Task description
In the listing below, which lines contain the string "fruit"? Copy them all.

Information provided

════

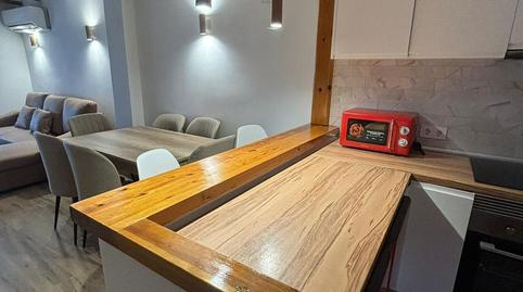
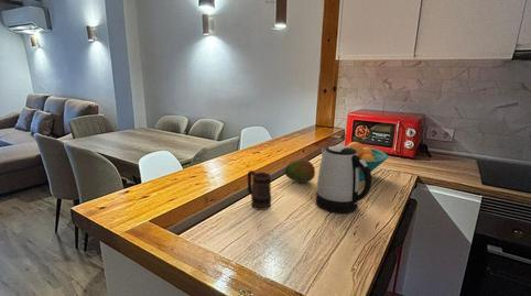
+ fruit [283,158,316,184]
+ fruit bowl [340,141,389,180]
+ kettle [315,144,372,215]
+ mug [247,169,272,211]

════

Exercise result
+ fruit [283,158,316,184]
+ fruit bowl [340,141,389,180]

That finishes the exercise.